* _Your task_
With both ends included, transcribe exactly the records below from their first line to the line that contains "cancer was stained".

(Stored items)
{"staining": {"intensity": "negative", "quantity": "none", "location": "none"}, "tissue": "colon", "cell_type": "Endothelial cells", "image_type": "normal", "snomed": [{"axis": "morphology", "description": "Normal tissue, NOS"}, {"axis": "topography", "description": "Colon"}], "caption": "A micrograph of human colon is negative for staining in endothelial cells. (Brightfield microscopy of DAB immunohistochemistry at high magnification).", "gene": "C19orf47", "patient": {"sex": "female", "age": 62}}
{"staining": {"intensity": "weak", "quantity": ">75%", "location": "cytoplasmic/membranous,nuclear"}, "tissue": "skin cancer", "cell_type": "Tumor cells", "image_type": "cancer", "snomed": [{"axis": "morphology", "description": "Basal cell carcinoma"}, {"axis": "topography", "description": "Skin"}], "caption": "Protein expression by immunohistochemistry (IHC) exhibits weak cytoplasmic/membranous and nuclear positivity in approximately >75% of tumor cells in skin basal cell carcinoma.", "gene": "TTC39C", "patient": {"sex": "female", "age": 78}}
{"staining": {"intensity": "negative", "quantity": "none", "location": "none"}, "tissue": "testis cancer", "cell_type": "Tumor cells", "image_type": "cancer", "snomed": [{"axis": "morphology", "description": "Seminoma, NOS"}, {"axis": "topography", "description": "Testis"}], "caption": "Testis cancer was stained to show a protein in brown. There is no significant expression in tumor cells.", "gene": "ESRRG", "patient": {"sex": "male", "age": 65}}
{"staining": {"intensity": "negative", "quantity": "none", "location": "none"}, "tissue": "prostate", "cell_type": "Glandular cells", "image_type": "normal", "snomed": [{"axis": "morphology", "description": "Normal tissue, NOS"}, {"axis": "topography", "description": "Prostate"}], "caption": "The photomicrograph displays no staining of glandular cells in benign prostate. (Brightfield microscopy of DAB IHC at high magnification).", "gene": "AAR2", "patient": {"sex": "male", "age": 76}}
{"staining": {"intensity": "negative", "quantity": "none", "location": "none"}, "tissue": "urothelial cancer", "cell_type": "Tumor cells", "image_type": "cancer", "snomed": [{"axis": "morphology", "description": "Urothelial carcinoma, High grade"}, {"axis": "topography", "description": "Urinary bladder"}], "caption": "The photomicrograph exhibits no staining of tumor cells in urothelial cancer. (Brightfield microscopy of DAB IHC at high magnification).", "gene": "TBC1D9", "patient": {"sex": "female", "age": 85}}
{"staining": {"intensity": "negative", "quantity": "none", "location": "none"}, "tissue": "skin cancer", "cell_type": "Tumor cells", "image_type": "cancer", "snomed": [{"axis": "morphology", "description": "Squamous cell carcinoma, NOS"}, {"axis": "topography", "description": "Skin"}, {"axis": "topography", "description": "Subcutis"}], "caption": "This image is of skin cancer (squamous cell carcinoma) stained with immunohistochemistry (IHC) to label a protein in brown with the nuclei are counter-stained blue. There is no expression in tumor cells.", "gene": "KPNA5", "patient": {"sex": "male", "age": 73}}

* _Your solution_
{"staining": {"intensity": "negative", "quantity": "none", "location": "none"}, "tissue": "colon", "cell_type": "Endothelial cells", "image_type": "normal", "snomed": [{"axis": "morphology", "description": "Normal tissue, NOS"}, {"axis": "topography", "description": "Colon"}], "caption": "A micrograph of human colon is negative for staining in endothelial cells. (Brightfield microscopy of DAB immunohistochemistry at high magnification).", "gene": "C19orf47", "patient": {"sex": "female", "age": 62}}
{"staining": {"intensity": "weak", "quantity": ">75%", "location": "cytoplasmic/membranous,nuclear"}, "tissue": "skin cancer", "cell_type": "Tumor cells", "image_type": "cancer", "snomed": [{"axis": "morphology", "description": "Basal cell carcinoma"}, {"axis": "topography", "description": "Skin"}], "caption": "Protein expression by immunohistochemistry (IHC) exhibits weak cytoplasmic/membranous and nuclear positivity in approximately >75% of tumor cells in skin basal cell carcinoma.", "gene": "TTC39C", "patient": {"sex": "female", "age": 78}}
{"staining": {"intensity": "negative", "quantity": "none", "location": "none"}, "tissue": "testis cancer", "cell_type": "Tumor cells", "image_type": "cancer", "snomed": [{"axis": "morphology", "description": "Seminoma, NOS"}, {"axis": "topography", "description": "Testis"}], "caption": "Testis cancer was stained to show a protein in brown. There is no significant expression in tumor cells.", "gene": "ESRRG", "patient": {"sex": "male", "age": 65}}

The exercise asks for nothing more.